- Opening Delimiter -
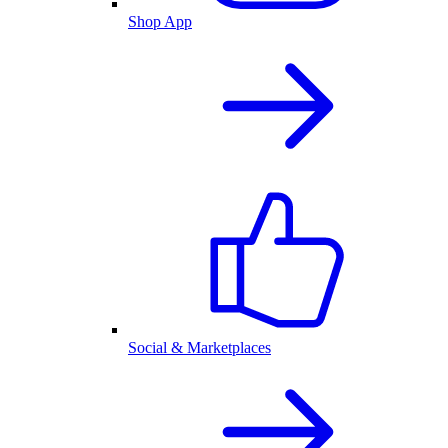
Shop App
Social & Marketplaces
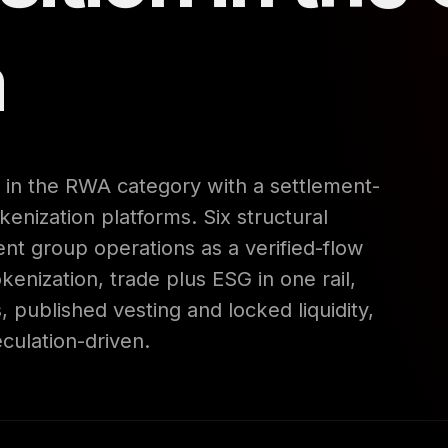
m
in the RWA category with a settlement-
okenization platforms. Six structural
rent group operations as a verified-flow
enization, trade plus ESG in one rail,
, published vesting and locked liquidity,
culation-driven.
- Closing Delimiter -
◆ **Task statement**: From the data above, write out everything exactly except the pictures.

◆ **Reply to the task**:
Shop App
Social & Marketplaces
m
in the RWA category with a settlement-
okenization platforms. Six structural
rent group operations as a verified-flow
enization, trade plus ESG in one rail,
, published vesting and locked liquidity,
culation-driven.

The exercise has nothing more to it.